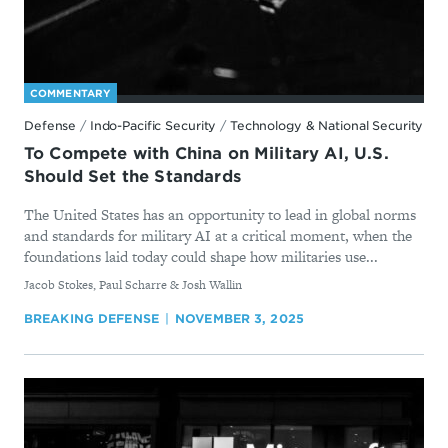
COMMENTARY
Defense
/
Indo-Pacific Security
/
Technology & National Security
To Compete with China on Military AI, U.S.
Should Set the Standards
The United States has an opportunity to lead in global norms
and standards for military AI at a critical moment, when the
foundations laid today could shape how militaries use...
By
Jacob Stokes, Paul Scharre & Josh Wallin
BREAKING DEFENSE
NOVEMBER 3, 2025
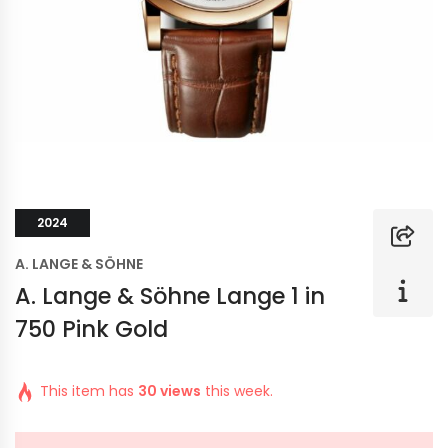
2024
A. LANGE & SÖHNE
A. Lange & Söhne Lange 1 in
750 Pink Gold
This item has
30 views
this week.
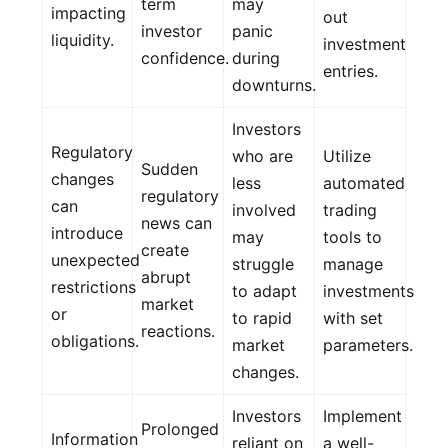
term
may
impacting
out
investor
panic
liquidity.
investment
confidence.
during
entries.
downturns.
Investors
Regulatory
who are
Utilize
Sudden
changes
less
automated
regulatory
can
involved
trading
news can
introduce
may
tools to
create
unexpected
struggle
manage
abrupt
restrictions
to adapt
investments
market
or
to rapid
with set
reactions.
obligations.
market
parameters.
changes.
Investors
Implement
Prolonged
Information
reliant on
a well-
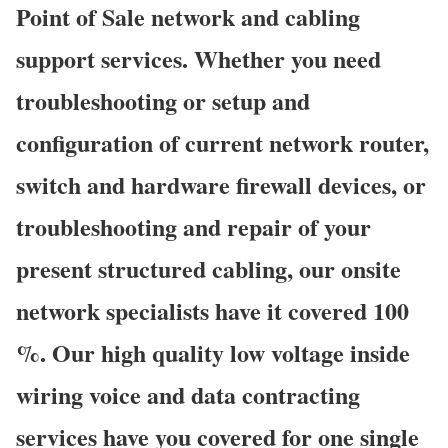
Point of Sale network and cabling
support services. Whether you need
troubleshooting or setup and
configuration of current network router,
switch and hardware firewall devices, or
troubleshooting and repair of your
present structured cabling, our onsite
network specialists have it covered 100
%. Our high quality low voltage inside
wiring voice and data contracting
services have you covered for one single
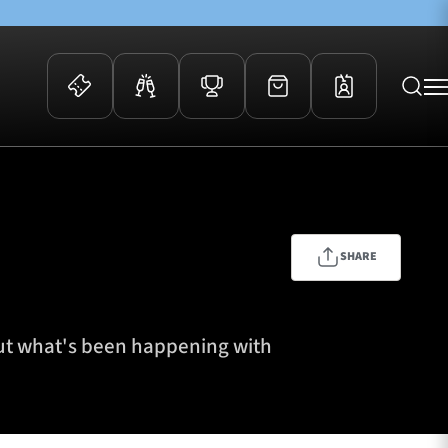
 Events
Community
kets
FOSROC Rugby Camps
ers
SHARE
ation Membership
y
arriors Awards
out what's been happening with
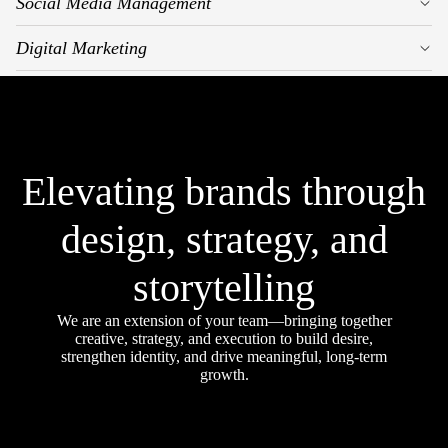
Social Media Management
Digital Marketing
Elevating brands through
design, strategy, and
storytelling
We are an extension of your team—bringing together
creative, strategy, and execution to build desire,
strengthen identity, and drive meaningful, long-term
growth.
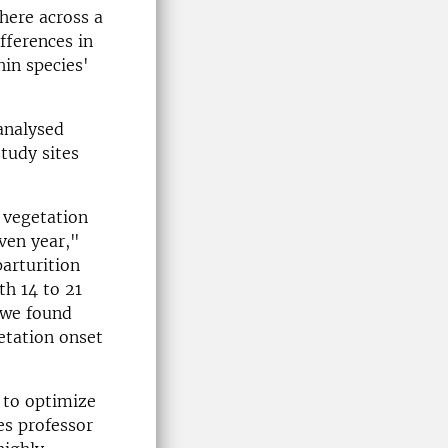
here across a
fferences in
in species'
 analysed
tudy sites
 vegetation
iven year,"
arturition
th 14 to 21
, we found
etation onset
y to optimize
es professor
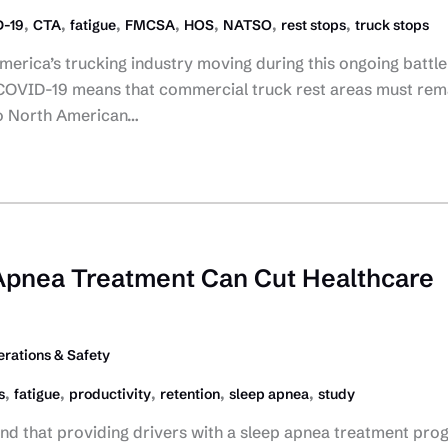
,
,
,
,
,
,
,
-19
CTA
fatigue
FMCSA
HOS
NATSO
rest stops
truck stops
erica’s trucking industry moving during this ongoing battle
 COVID-19 means that commercial truck rest areas must rem
to North American…
Apnea Treatment Can Cut Healthcare
rations & Safety
,
,
,
,
,
s
fatigue
productivity
retention
sleep apnea
study
und that providing drivers with a sleep apnea treatment pro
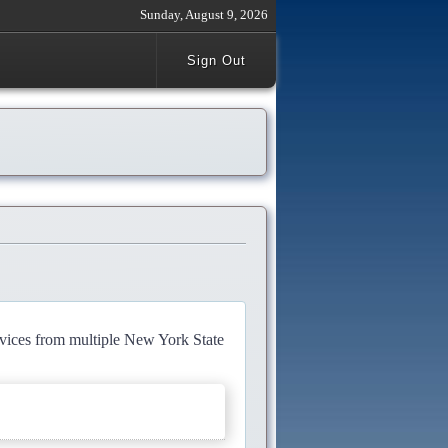
Sunday, August 9, 2026
Sign Out
rvices from multiple New York State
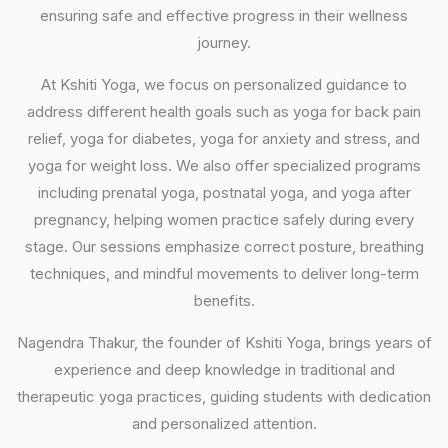
ensuring safe and effective progress in their wellness
journey.
At Kshiti Yoga, we focus on personalized guidance to
address different health goals such as yoga for back pain
relief, yoga for diabetes, yoga for anxiety and stress, and
yoga for weight loss. We also offer specialized programs
including prenatal yoga, postnatal yoga, and yoga after
pregnancy, helping women practice safely during every
stage. Our sessions emphasize correct posture, breathing
techniques, and mindful movements to deliver long-term
benefits.
Nagendra Thakur, the founder of Kshiti Yoga, brings years of
experience and deep knowledge in traditional and
therapeutic yoga practices, guiding students with dedication
and personalized attention.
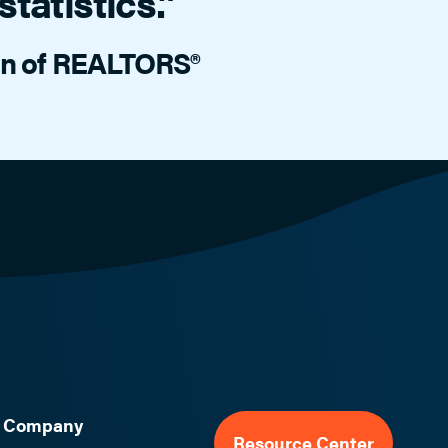
tatistics.”
ion of REALTORS®
Company
Resource Center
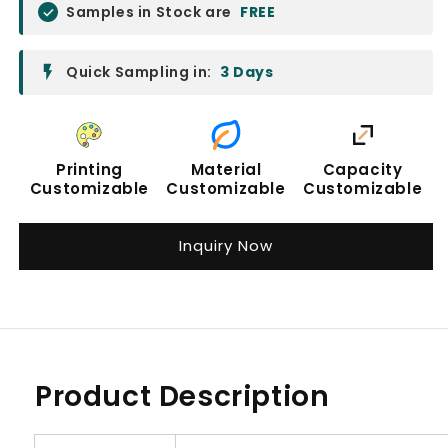
Samples in Stock are
FREE
Quick Sampling in:
3 Days
Printing
Material
Capacity
Customizable
Customizable
Customizable
Inquiry Now
Product Description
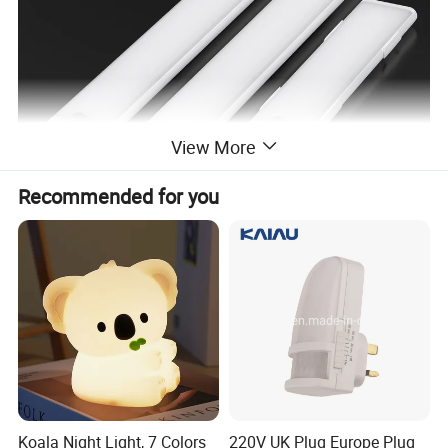
View More
Recommended for you
Product advantages and features
brighter and eye-friendly-
Halolite LED cabinet
lighting stands out compared to other kitchen
counter lights. We adopt a new production
Koala Night Light, 7 Colors
220V UK Plug Europe Plug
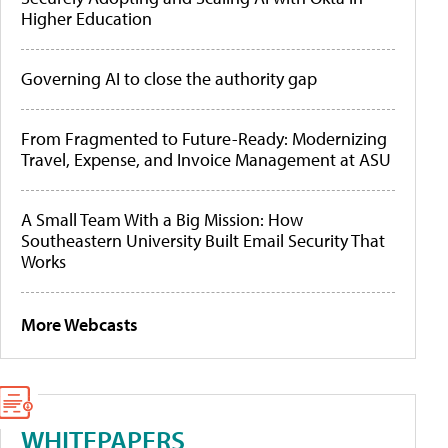
Higher Education
Governing AI to close the authority gap
From Fragmented to Future-Ready: Modernizing
Travel, Expense, and Invoice Management at ASU
A Small Team With a Big Mission: How
Southeastern University Built Email Security That
Works
More Webcasts
WHITEPAPERS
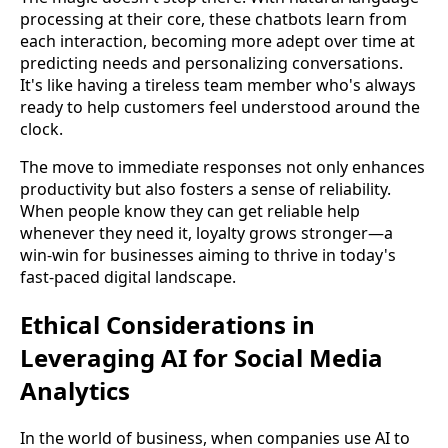
processing at their core, these chatbots learn from
each interaction, becoming more adept over time at
predicting needs and personalizing conversations.
It's like having a tireless team member who's always
ready to help customers feel understood around the
clock.
The move to immediate responses not only enhances
productivity but also fosters a sense of reliability.
When people know they can get reliable help
whenever they need it, loyalty grows stronger—a
win-win for businesses aiming to thrive in today's
fast-paced digital landscape.
Ethical Considerations in
Leveraging AI for Social Media
Analytics
In the world of business, when companies use AI to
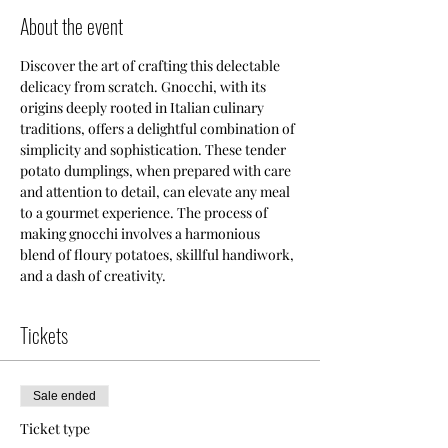
About the event
Discover the art of crafting this delectable 
delicacy from scratch. Gnocchi, with its 
origins deeply rooted in Italian culinary 
traditions, offers a delightful combination of 
simplicity and sophistication. These tender 
potato dumplings, when prepared with care 
and attention to detail, can elevate any meal 
to a gourmet experience. The process of 
making gnocchi involves a harmonious 
blend of floury potatoes, skillful handiwork, 
and a dash of creativity. 
Tickets
Sale ended
Ticket type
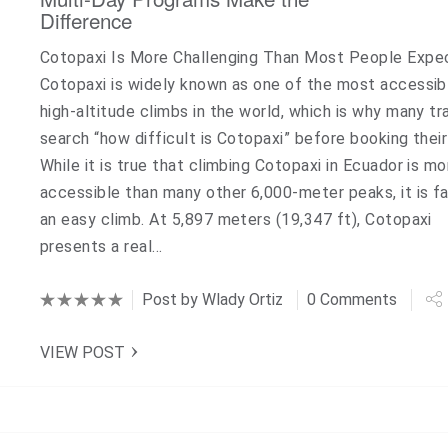
Difference
Cotopaxi Is More Challenging Than Most People Expe
Cotopaxi is widely known as one of the most accessib
high-altitude climbs in the world, which is why many tr
search “how difficult is Cotopaxi” before booking their 
While it is true that climbing Cotopaxi in Ecuador is mo
accessible than many other 6,000-meter peaks, it is f
an easy climb. At 5,897 meters (19,347 ft), Cotopaxi
presents a real…
Post by
Wlady Ortiz
0 Comments
VIEW POST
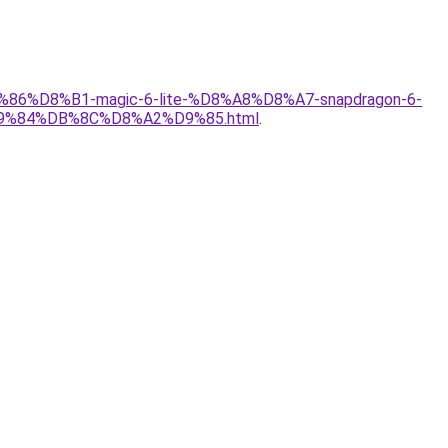
%86%D8%B1-magic-6-lite-%D8%A8%D8%A7-snapdragon-6-
%84%DB%8C%D8%A2%D9%85.html
.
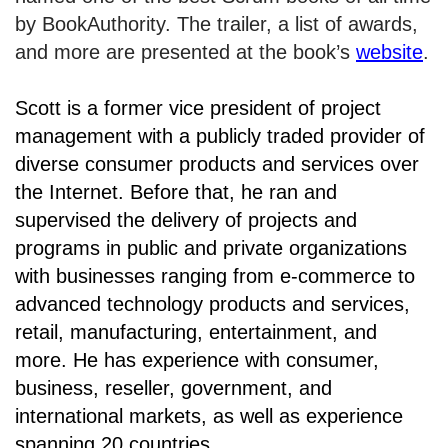
by BookAuthority. The trailer, a list of awards,
and more are presented at the book’s
website
.
Scott is a former vice president of project
management with a publicly traded provider of
diverse consumer products and services over
the Internet. Before that, he ran and
supervised the delivery of projects and
programs in public and private organizations
with businesses ranging from e-commerce to
advanced technology products and services,
retail, manufacturing, entertainment, and
more. He has experience with consumer,
business, reseller, government, and
international markets, as well as experience
spanning 20 countries.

● ● ● ● ● ● ●

EXERCISE PROMPT: Rewrite the text read from all the records above with "network specialists" changed to "network technicians" and everything else unchanged. Leave the pictures out of your answer.

SOLVED PROBLEM:
COMMENTARY
Defense
/
Indo-Pacific Security
/
Technology & National Security
To Compete with China on Military AI, U.S.
Should Set the Standards
The United States has an opportunity to lead in global norms
and standards for military AI at a critical moment, when the
foundations laid today could shape how militaries use...
By
Jacob Stokes, Paul Scharre & Josh Wallin
BREAKING DEFENSE
NOVEMBER 3, 2025
2024
A. LANGE & SÖHNE
A. Lange & Söhne Lange 1 in
750 Pink Gold
This item has
30 views
this week.
term
may
impacting
out
investor
panic
liquidity.
investment
confidence.
during
entries.
downturns.
Investors
Regulatory
who are
Utilize
Sudden
changes
less
automated
regulatory
can
involved
trading
news can
introduce
may
tools to
create
unexpected
struggle
manage
abrupt
restrictions
to adapt
investments
market
or
to rapid
with set
reactions.
obligations.
market
parameters.
changes.
Investors
Implement
Prolonged
Information
reliant on
a well-
Point of Sale network and cabling
support services. Whether you need
troubleshooting or setup and
configuration of current network router,
switch and hardware firewall devices, or
troubleshooting and repair of your
present structured cabling, our onsite
network technicians have it covered 100
%. Our high quality low voltage inside
wiring voice and data contracting
services have you covered for one single
 Events
Community
kets
FOSROC Rugby Camps
ers
SHARE
ation Membership
y
arriors Awards
out what's been happening with
Social Media Management
Digital Marketing
Elevating brands through
design, strategy, and
storytelling
We are an extension of your team—bringing together
creative, strategy, and execution to build desire,
strengthen identity, and drive meaningful, long-term
growth.
here across a
fferences in
in species'
 analysed
tudy sites
 vegetation
iven year,"
arturition
th 14 to 21
, we found
etation onset
y to optimize
es professor
,
,
,
,
,
,
,
-19
CTA
fatigue
FMCSA
HOS
NATSO
rest stops
truck stops
erica’s trucking industry moving during this ongoing battle
 COVID-19 means that commercial truck rest areas must rem
to North American…
Apnea Treatment Can Cut Healthcare
rations & Safety
,
,
,
,
,
s
fatigue
productivity
retention
sleep apnea
study
und that providing drivers with a sleep apnea treatment pro
Sunday, August 9, 2026
Sign Out
rvices from multiple New York State
ensuring safe and effective progress in their wellness
journey.
At Kshiti Yoga, we focus on personalized guidance to
address different health goals such as yoga for back pain
relief, yoga for diabetes, yoga for anxiety and stress, and
yoga for weight loss. We also offer specialized programs
including prenatal yoga, postnatal yoga, and yoga after
pregnancy, helping women practice safely during every
stage. Our sessions emphasize correct posture, breathing
techniques, and mindful movements to deliver long-term
benefits.
Nagendra Thakur, the founder of Kshiti Yoga, brings years of
experience and deep knowledge in traditional and
therapeutic yoga practices, guiding students with dedication
and personalized attention.
tatistics.”
ion of REALTORS®
Company
Resource Center
Samples in Stock are
FREE
Quick Sampling in:
3 Days
Printing
Material
Capacity
Customizable
Customizable
Customizable
Inquiry Now
Product Description
View More
Recommended for you
Product advantages and features
brighter and eye-friendly-
Halolite LED cabinet
lighting stands out compared to other kitchen
counter lights. We adopt a new production
Koala Night Light, 7 Colors
220V UK Plug Europe Plug
Higher Education
Governing AI to close the authority gap
From Fragmented to Future-Ready: Modernizing
Travel, Expense, and Invoice Management at ASU
A Small Team With a Big Mission: How
Southeastern University Built Email Security That
Works
More Webcasts
WHITEPAPERS
processing at their core, these chatbots learn from
each interaction, becoming more adept over time at
predicting needs and personalizing conversations.
It's like having a tireless team member who's always
ready to help customers feel understood around the
clock.
The move to immediate responses not only enhances
productivity but also fosters a sense of reliability.
When people know they can get reliable help
whenever they need it, loyalty grows stronger—a
win-win for businesses aiming to thrive in today's
fast-paced digital landscape.
Ethical Considerations in
Leveraging AI for Social Media
Analytics
In the world of business, when companies use AI to
About the event
Discover the art of crafting this delectable 
delicacy from scratch. Gnocchi, with its 
origins deeply rooted in Italian culinary 
traditions, offers a delightful combination of 
simplicity and sophistication. These tender 
potato dumplings, when prepared with care 
and attention to detail, can elevate any meal 
to a gourmet experience. The process of 
making gnocchi involves a harmonious 
blend of floury potatoes, skillful handiwork, 
and a dash of creativity. 
Tickets
Sale ended
Ticket type
Difference
Cotopaxi Is More Challenging Than Most People Expe
Cotopaxi is widely known as one of the most accessib
high-altitude climbs in the world, which is why many tr
search “how difficult is Cotopaxi” before booking their 
While it is true that climbing Cotopaxi in Ecuador is mo
accessible than many other 6,000-meter peaks, it is f
an easy climb. At 5,897 meters (19,347 ft), Cotopaxi
presents a real…
Post by
Wlady Ortiz
0 Comments
VIEW POST
%86%D8%B1-magic-6-lite-%D8%A8%D8%A7-snapdragon-6-
%84%DB%8C%D8%A2%D9%85.html
.
by BookAuthority. The trailer, a list of awards,
and more are presented at the book’s
website
.
Scott is a former vice president of project
management with a publicly traded provider of
diverse consumer products and services over
the Internet. Before that, he ran and
supervised the delivery of projects and
programs in public and private organizations
with businesses ranging from e-commerce to
advanced technology products and services,
retail, manufacturing, entertainment, and
more. He has experience with consumer,
business, reseller, government, and
international markets, as well as experience
spanning 20 countries.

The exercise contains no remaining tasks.